Have you ever heard an artist whose voice taps into something so visceral that it moves you to consider doing things you wouldn’t ever think about doing, to forget time, place, manners and all the menial bullshit? Every now and again you come across music that seems to be made purely for the joy of creating it, without care for whether anybody else can relate. If you listen to either of Brittany Howard’s bands—Alabama Shakes or Thunderbitch—you will likely find yourself in such a state, as I did. Through her musicianship, Howard effortlessly channels Saturday night’s sins, managing to turn them into Sunday morning’s salvation as she performs. It is a mix of unbridled debauchery, adoration and redemption all at once. Listening to both projects left me with a strong understanding of the need we have to sometimes let joy and desire rule relentlessly – and how rarely we as black women let ourselves do that.

In hearing Valerie June’s voice for the first time, it felt like I was hearing someone channel ages of what black women have experienced. Here is someone taking traditional forms of music that you aren’t ever going to hear on urban radio, bending them to fit her voice and her will, all while reflecting our lived history back at us. Simply put, hers is a rich voice that tells of enduring, persevering and winning. I feel like that’s our lived experience – and I listen to her work when I need a reminder that all three of those things are possible.

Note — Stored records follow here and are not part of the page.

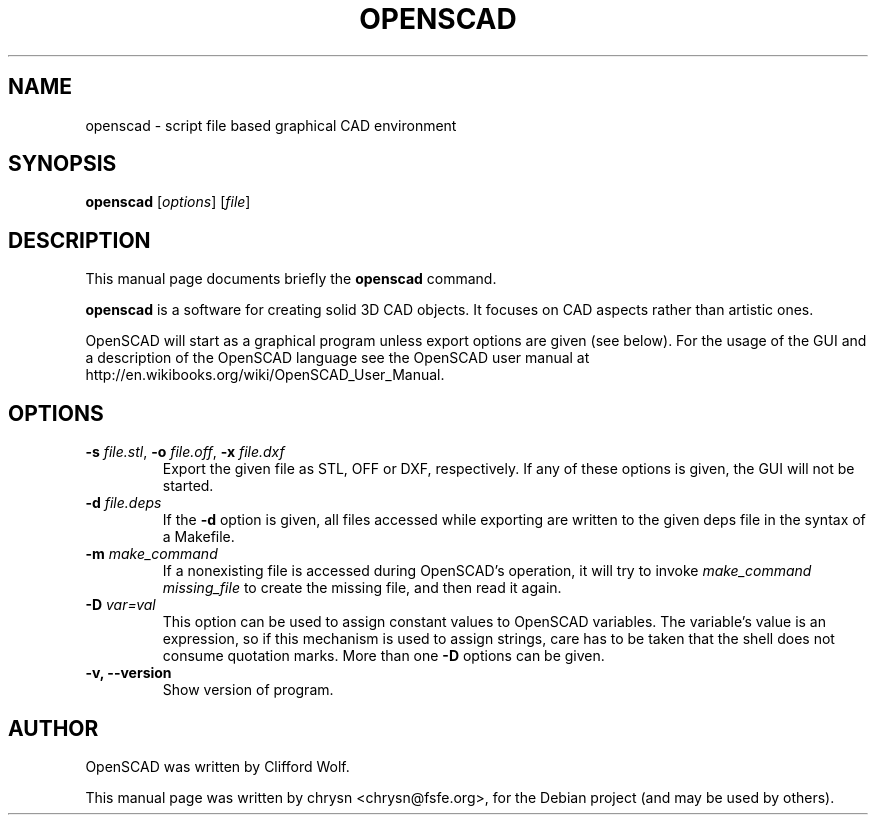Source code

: .TH OPENSCAD 1 "2010-06-20"
.\" Please adjust this date whenever revising the manpage.
.SH NAME
openscad \- script file based graphical CAD environment
.SH SYNOPSIS
.B openscad
.RI [ options ]
.RI [ file ]
.SH DESCRIPTION
This manual page documents briefly the \fBopenscad\fP command.
.PP
\fBopenscad\fP is a software for creating solid 3D CAD objects. It focuses on
CAD aspects rather than artistic ones.

OpenSCAD will start as a graphical program unless export options are given (see
below). For the usage of the GUI and a description of the OpenSCAD language see
the OpenSCAD user manual at http://en.wikibooks.org/wiki/OpenSCAD_User_Manual.
.SH OPTIONS

.TP
\fB\-s\fP \fIfile.stl\fP, \fB-o\fP \fIfile.off\fP, \fB-x\fP \fIfile.dxf\fP
Export the given file as STL, OFF or DXF, respectively. If any of these options
is given, the GUI will not be started.
.TP
\fB\-d\fP \fIfile.deps\fP
If the \fB-d\fP option is given, all files accessed while exporting are written
to the given deps file in the syntax of a Makefile.
.TP
\fB-m\fP \fImake_command\fP
If a nonexisting file is accessed during OpenSCAD's operation, it will try to
invoke \fImake_command missing_file\fP to create the missing file, and then
read it again.
.TP
\fB-D\fP \fIvar=val\fP
This option can be used to assign constant values to OpenSCAD variables. The
variable's value is an expression, so if this mechanism is used to assign
strings, care has to be taken that the shell does not consume quotation marks.
More than one \fB-D\fP options can be given.
.TP
.B \-v, \-\-version
Show version of program.
.SH AUTHOR
OpenSCAD was written by Clifford Wolf.
.PP
This manual page was written by chrysn <chrysn@fsfe.org>,
for the Debian project (and may be used by others).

It’d be easy for me to issue a challenge to everyone listening, but I’m saving this song request for all the weird black girls across the diaspora. Show up. Show out. Make your voice heard at every opportunity because it may be the one thing that makes a difference in how we all are perceived—and subsequently paid for the things we love, the things that speak loudest to us. Black girls weird, normal, and in-between—I see you. I know that you’re listening, and I know that you’re watching. We all need to hear you in stereo.